Original story: Expansión (by R. Arroyo and J. Orihuel)

Translation: Carmel Drake

Sacyr Invites Alternative Offers For Testa

8 May 2015 – Expansión

The construction group has engaged Lazard to coordinate offers for its real estate subsidiary Testa. It was initially planning to place 30% of the shares on the stock exchange (but is now open to alternative proposals).

Sacyr was going to place 30% of Testa‘s shares on the stock exchange, but the widespread interest expressed in the market has caused the construction group to change its strategy. The company, which had proposed a public offering (IPO) of 30% of Testa’s shares to the CNMV, is currently evaluating several alternatives: to continue with the plan to place some shares in the market with qualified investors; to join forces with an institutional partner such as a Socimi or international fund; and in the meantime, it does not rule out the sale of 100% of its subsidiary. Moreover, it is also considering a fourth option, which would have a much greater strategic significance, namely the integration of Testa with a large group in the sector, in this case, Colonial, to create the largest Spanish real estate company and one of the largest in Europe.

Sacyr has engaged Lazard to carry out this process. The investment bank has instructed the various investors that are interested in Testa to make a non-binding offer for the company.

Proposals will be welcomed both for the 30% stake that Sacyr had initially planned to place on the stock exchange, as well as for the entire share capital. Lazard has given interested parties until today to present offers, say sources close to the process. One player that is interested in acquiring the real estate company is Merlin Properties. The largest Socimi by market capitalisation has acknowledged its interest in participating in Testa’s capital. Now, Merlin would be willing to acquire Testa in partnership with other investors and purchase 100% of the company, according to sources in the sector.

Corporate movement

Sacyr is also studying a possible integration of Colonial and Testa. For the time being, the conversations are very preliminary between Sacyr and the real estate company whose primary shareholder is Juan Miguel Villar Mir.

The merger of both companies would create a giant with more than two million square metres of leasable surface area in prime areas of Madrid, Barcelona and Paris and a combined turnover of €400 million. Testa’s market capitalisation amounts to €2,098 million and Colonial’s is €1,977 million.

Sources involved in the process confirm the interest shown by Colonial. The final decision will depend on the other options that Sacyr has on the table. The placement of a percentage of new shares in Testa on the stock market (a maximum of 30%) forms part of the action plan designed by Sacyr to regularise the finances of its subsidiary and provide it with greater liquidity. The shareholders of the real estate company, controlled by Sacyr (99.2%), approved an ‘accordion operation’ in February, involving a €1,197 million contribution to shareholders, comprising a €527 million ordinary dividend and a €669 million reduction in share capital.

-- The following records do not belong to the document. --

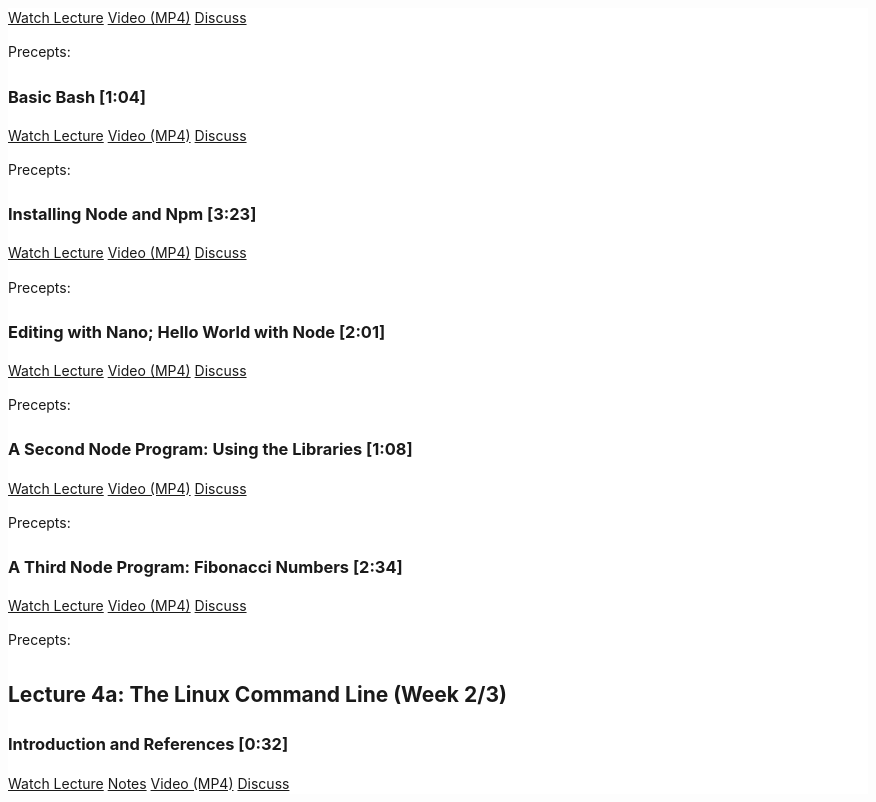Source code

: [Watch Lecture](https://class.coursera.org/startup-001/lecture/115)
[Video (MP4)](https://class.coursera.org/startup-001/lecture/download.mp4?lecture_id=115)
[Discuss](https://class.coursera.org/startup-001/forum/list?forum_id=10014)

Precepts:

### Basic Bash [1:04]

[Watch Lecture](https://class.coursera.org/startup-001/lecture/117)
[Video (MP4)](https://class.coursera.org/startup-001/lecture/download.mp4?lecture_id=117)
[Discuss](https://class.coursera.org/startup-001/forum/list?forum_id=10014)

Precepts:

### Installing Node and Npm [3:23]

[Watch Lecture](https://class.coursera.org/startup-001/lecture/119)
[Video (MP4)](https://class.coursera.org/startup-001/lecture/download.mp4?lecture_id=119)
[Discuss](https://class.coursera.org/startup-001/forum/list?forum_id=10014)

Precepts:

### Editing with Nano; Hello World with Node [2:01]

[Watch Lecture](https://class.coursera.org/startup-001/lecture/123)
[Video (MP4)](https://class.coursera.org/startup-001/lecture/download.mp4?lecture_id=123)
[Discuss](https://class.coursera.org/startup-001/forum/list?forum_id=10014)

Precepts:

### A Second Node Program: Using the Libraries [1:08]

[Watch Lecture](https://class.coursera.org/startup-001/lecture/125)
[Video (MP4)](https://class.coursera.org/startup-001/lecture/download.mp4?lecture_id=125)
[Discuss](https://class.coursera.org/startup-001/forum/list?forum_id=10014)

Precepts:

### A Third Node Program: Fibonacci Numbers [2:34]

[Watch Lecture](https://class.coursera.org/startup-001/lecture/127)
[Video (MP4)](https://class.coursera.org/startup-001/lecture/download.mp4?lecture_id=127)
[Discuss](https://class.coursera.org/startup-001/forum/list?forum_id=10014)

Precepts:

## Lecture 4a: The Linux Command Line (Week 2/3)

### Introduction and References [0:32]

[Watch Lecture](https://class.coursera.org/startup-001/lecture/131)
[Notes](https://d396qusza40orc.cloudfront.net/startup/lecture_slides%2Flecture4a-linux-command-line.pdf)
[Video (MP4)](https://class.coursera.org/startup-001/lecture/download.mp4?lecture_id=131)
[Discuss](https://class.coursera.org/startup-001/forum/list?forum_id=10016)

This transaction is, in turn, subject to a simultaneous capital increase that would enable Testa to reconstruct its balance sheet through the inflow of around €500 million. It is during this phase that Colonial may enter the fray.

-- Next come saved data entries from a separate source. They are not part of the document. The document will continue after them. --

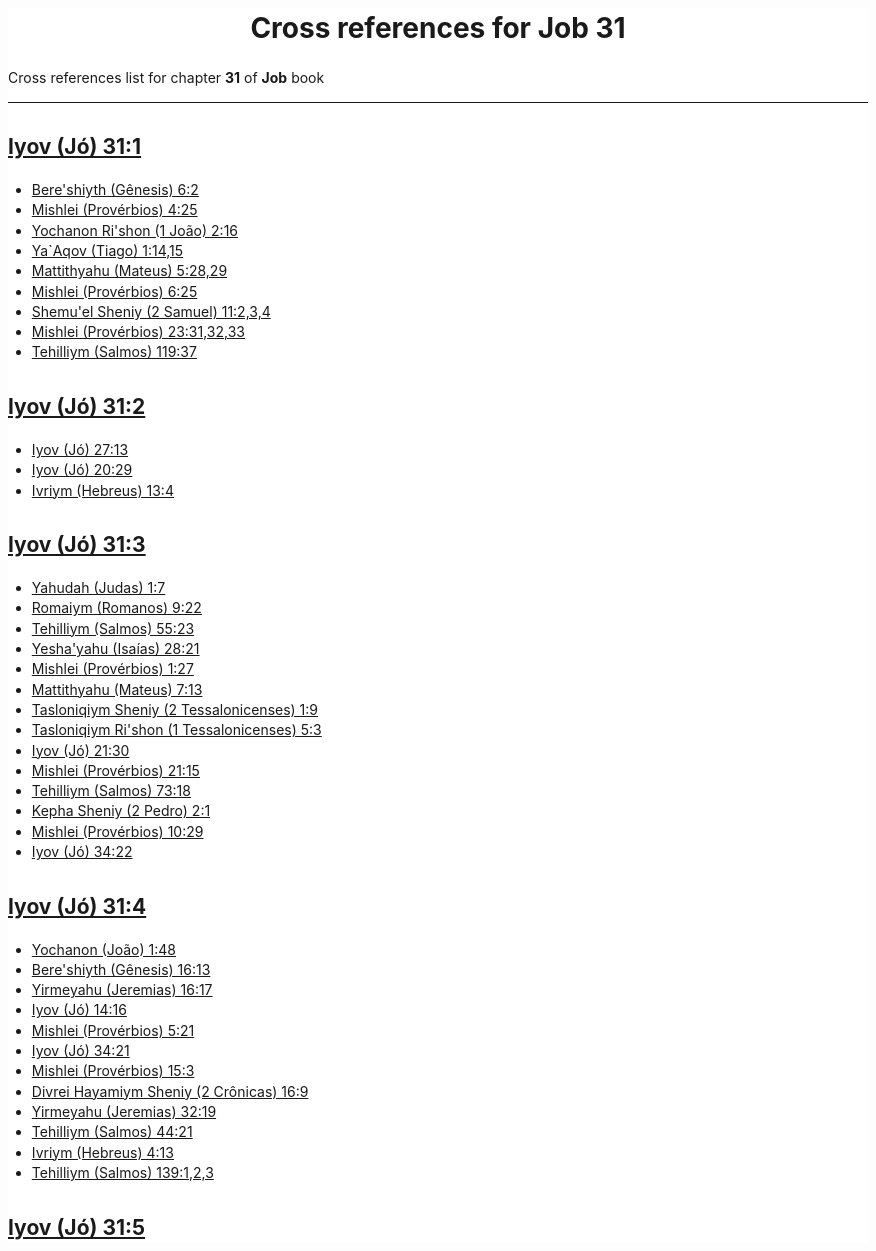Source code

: <div align="center">

# Cross references for **Job 31**
</div>

Cross references list for chapter **31** of **Job** book

---

<h2 id="1"><a href="https://bible.ozzuu.com/pt_yah/Job/31#1" target="_blank">Iyov (Jó) 31:1</a></h2>

- [Bere'shiyth (Gênesis) 6:2](https://bible.ozzuu.com/pt_yah/Gen/6#2)
- [Mishlei (Provérbios) 4:25](https://bible.ozzuu.com/pt_yah/Pro/4#25)
- [Yochanon Ri'shon (1 João) 2:16](https://bible.ozzuu.com/pt_yah/1Jo/2#16)
- [Ya`Aqov (Tiago) 1:14,15](https://bible.ozzuu.com/pt_yah/Jam/1#14)
- [Mattithyahu (Mateus) 5:28,29](https://bible.ozzuu.com/pt_yah/Mat/5#28)
- [Mishlei (Provérbios) 6:25](https://bible.ozzuu.com/pt_yah/Pro/6#25)
- [Shemu'el Sheniy (2 Samuel) 11:2,3,4](https://bible.ozzuu.com/pt_yah/2Sm/11#2)
- [Mishlei (Provérbios) 23:31,32,33](https://bible.ozzuu.com/pt_yah/Pro/23#31)
- [Tehilliym (Salmos) 119:37](https://bible.ozzuu.com/pt_yah/Psa/119#37)
<h2 id="2"><a href="https://bible.ozzuu.com/pt_yah/Job/31#2" target="_blank">Iyov (Jó) 31:2</a></h2>

- [Iyov (Jó) 27:13](https://bible.ozzuu.com/pt_yah/Job/27#13)
- [Iyov (Jó) 20:29](https://bible.ozzuu.com/pt_yah/Job/20#29)
- [Ivriym (Hebreus) 13:4](https://bible.ozzuu.com/pt_yah/Heb/13#4)
<h2 id="3"><a href="https://bible.ozzuu.com/pt_yah/Job/31#3" target="_blank">Iyov (Jó) 31:3</a></h2>

- [Yahudah (Judas) 1:7](https://bible.ozzuu.com/pt_yah/Jde/1#7)
- [Romaiym (Romanos) 9:22](https://bible.ozzuu.com/pt_yah/Rom/9#22)
- [Tehilliym (Salmos) 55:23](https://bible.ozzuu.com/pt_yah/Psa/55#23)
- [Yesha'yahu (Isaías) 28:21](https://bible.ozzuu.com/pt_yah/Isa/28#21)
- [Mishlei (Provérbios) 1:27](https://bible.ozzuu.com/pt_yah/Pro/1#27)
- [Mattithyahu (Mateus) 7:13](https://bible.ozzuu.com/pt_yah/Mat/7#13)
- [Tasloniqiym Sheniy (2 Tessalonicenses) 1:9](https://bible.ozzuu.com/pt_yah/2Th/1#9)
- [Tasloniqiym Ri'shon (1 Tessalonicenses) 5:3](https://bible.ozzuu.com/pt_yah/1Th/5#3)
- [Iyov (Jó) 21:30](https://bible.ozzuu.com/pt_yah/Job/21#30)
- [Mishlei (Provérbios) 21:15](https://bible.ozzuu.com/pt_yah/Pro/21#15)
- [Tehilliym (Salmos) 73:18](https://bible.ozzuu.com/pt_yah/Psa/73#18)
- [Kepha Sheniy (2 Pedro) 2:1](https://bible.ozzuu.com/pt_yah/2Pe/2#1)
- [Mishlei (Provérbios) 10:29](https://bible.ozzuu.com/pt_yah/Pro/10#29)
- [Iyov (Jó) 34:22](https://bible.ozzuu.com/pt_yah/Job/34#22)
<h2 id="4"><a href="https://bible.ozzuu.com/pt_yah/Job/31#4" target="_blank">Iyov (Jó) 31:4</a></h2>

- [Yochanon (João) 1:48](https://bible.ozzuu.com/pt_yah/Joh/1#48)
- [Bere'shiyth (Gênesis) 16:13](https://bible.ozzuu.com/pt_yah/Gen/16#13)
- [Yirmeyahu (Jeremias) 16:17](https://bible.ozzuu.com/pt_yah/Jer/16#17)
- [Iyov (Jó) 14:16](https://bible.ozzuu.com/pt_yah/Job/14#16)
- [Mishlei (Provérbios) 5:21](https://bible.ozzuu.com/pt_yah/Pro/5#21)
- [Iyov (Jó) 34:21](https://bible.ozzuu.com/pt_yah/Job/34#21)
- [Mishlei (Provérbios) 15:3](https://bible.ozzuu.com/pt_yah/Pro/15#3)
- [Divrei Hayamiym Sheniy (2 Crônicas) 16:9](https://bible.ozzuu.com/pt_yah/2Ch/16#9)
- [Yirmeyahu (Jeremias) 32:19](https://bible.ozzuu.com/pt_yah/Jer/32#19)
- [Tehilliym (Salmos) 44:21](https://bible.ozzuu.com/pt_yah/Psa/44#21)
- [Ivriym (Hebreus) 4:13](https://bible.ozzuu.com/pt_yah/Heb/4#13)
- [Tehilliym (Salmos) 139:1,2,3](https://bible.ozzuu.com/pt_yah/Psa/139#1)
<h2 id="5"><a href="https://bible.ozzuu.com/pt_yah/Job/31#5" target="_blank">Iyov (Jó) 31:5</a></h2>
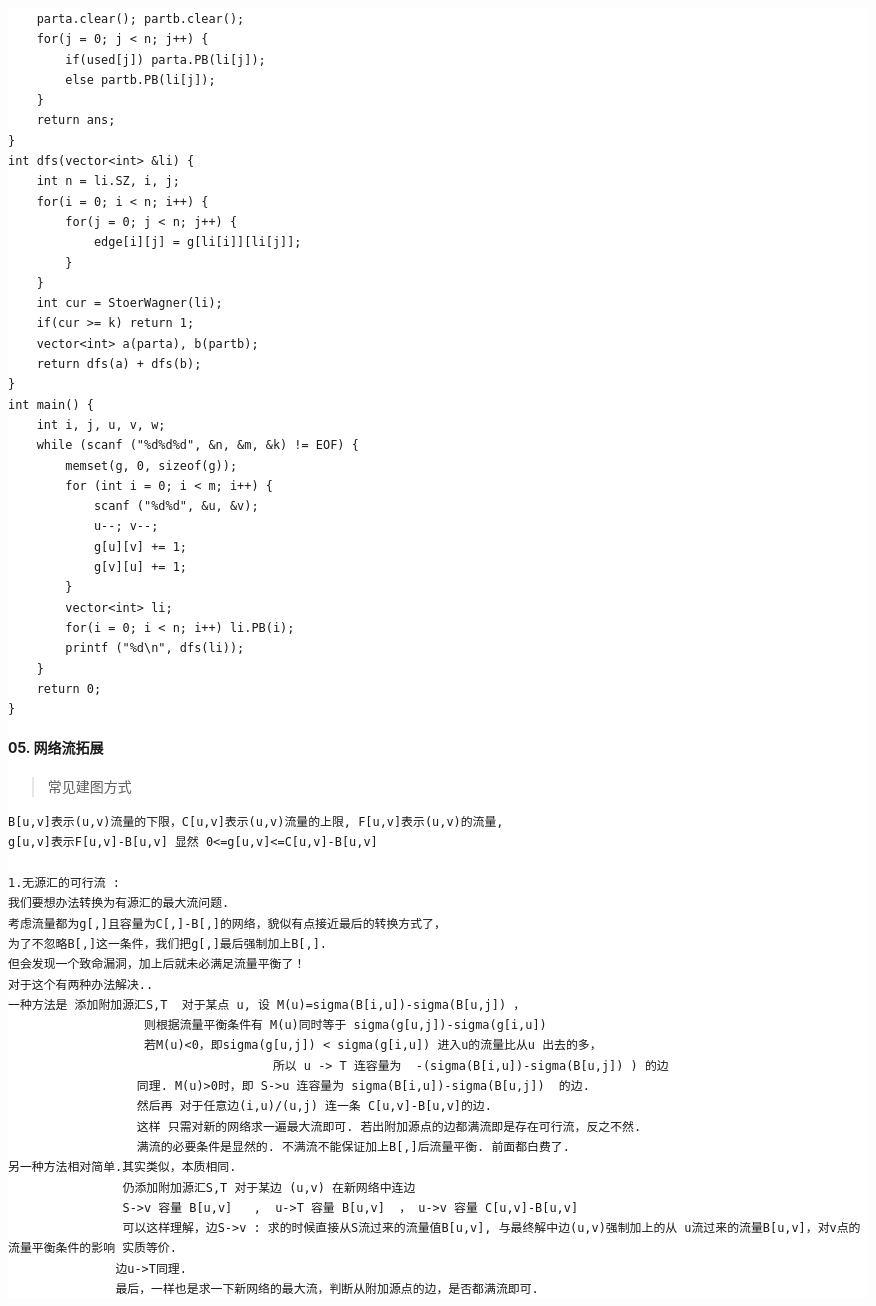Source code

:         parta.clear(); partb.clear();
        for(j = 0; j < n; j++) {
            if(used[j]) parta.PB(li[j]);
            else partb.PB(li[j]);
        }
        return ans;
    }
    int dfs(vector<int> &li) {
        int n = li.SZ, i, j;
        for(i = 0; i < n; i++) {
            for(j = 0; j < n; j++) {
                edge[i][j] = g[li[i]][li[j]];
            }
        }
        int cur = StoerWagner(li);
        if(cur >= k) return 1;
        vector<int> a(parta), b(partb);
        return dfs(a) + dfs(b);
    }
    int main() {
        int i, j, u, v, w;
        while (scanf ("%d%d%d", &n, &m, &k) != EOF) {
            memset(g, 0, sizeof(g));
            for (int i = 0; i < m; i++) {
                scanf ("%d%d", &u, &v);
                u--; v--;
                g[u][v] += 1;
                g[v][u] += 1;
            }
            vector<int> li;
            for(i = 0; i < n; i++) li.PB(i);
            printf ("%d\n", dfs(li));
        }
        return 0;
    }


####    05. **网络流拓展**  

>   常见建图方式
    
    B[u,v]表示(u,v)流量的下限，C[u,v]表示(u,v)流量的上限, F[u,v]表示(u,v)的流量,
    g[u,v]表示F[u,v]-B[u,v] 显然 0<=g[u,v]<=C[u,v]-B[u,v] 
      
    1.无源汇的可行流 :
    我们要想办法转换为有源汇的最大流问题.
    考虑流量都为g[,]且容量为C[,]-B[,]的网络，貌似有点接近最后的转换方式了，
    为了不忽略B[,]这一条件，我们把g[,]最后强制加上B[,].
    但会发现一个致命漏洞，加上后就未必满足流量平衡了！
    对于这个有两种办法解决..
    一种方法是 添加附加源汇S,T  对于某点 u, 设 M(u)=sigma(B[i,u])-sigma(B[u,j]) ，
                       则根据流量平衡条件有 M(u)同时等于 sigma(g[u,j])-sigma(g[i,u])
                       若M(u)<0，即sigma(g[u,j]) < sigma(g[i,u]) 进入u的流量比从u 出去的多，
                                         所以 u -> T 连容量为  -(sigma(B[i,u])-sigma(B[u,j]) ) 的边
                      同理. M(u)>0时，即 S->u 连容量为 sigma(B[i,u])-sigma(B[u,j])  的边.
                      然后再 对于任意边(i,u)/(u,j) 连一条 C[u,v]-B[u,v]的边.
                      这样 只需对新的网络求一遍最大流即可. 若出附加源点的边都满流即是存在可行流，反之不然.
                      满流的必要条件是显然的. 不满流不能保证加上B[,]后流量平衡. 前面都白费了.
    另一种方法相对简单.其实类似，本质相同.
                    仍添加附加源汇S,T 对于某边 (u,v) 在新网络中连边
                    S->v 容量 B[u,v]   ,  u->T 容量 B[u,v]  ， u->v 容量 C[u,v]-B[u,v]
                    可以这样理解，边S->v : 求的时候直接从S流过来的流量值B[u,v], 与最终解中边(u,v)强制加上的从 u流过来的流量B[u,v]，对v点的流量平衡条件的影响 实质等价.
                   边u->T同理.
                   最后，一样也是求一下新网络的最大流，判断从附加源点的边，是否都满流即可.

The real estate company chaired by Juan José Brugera is exploring growth opportunities in Spain after cleaning up its balance sheet in 2014 with a capital increase of €1,263 million, which involved the entry of Juan Miguel Villar Mir, along with Mora Banc and Qatar Investment into the share capital of the real estate company. Villar Mir is currently the owner of 24.5% of Colonial, after buying a new block of 1.46 million shares (in recent weeks).

According to experts, the potential merger of Colonial and Testa makes sense in business terms, since both companies specialise in the rental of buildings; exclusively office buildings in the case of Colonial and shopping centres and homes in the case of Testa.

Nevertheless, the change in ownership may have an impact on the financial structure of the companies, with guarantees linked to new investments and changes of control. At the end of 2014, Colonial’s net debt amounted to €2,545 million and Testa’s amounted to €1,688 million.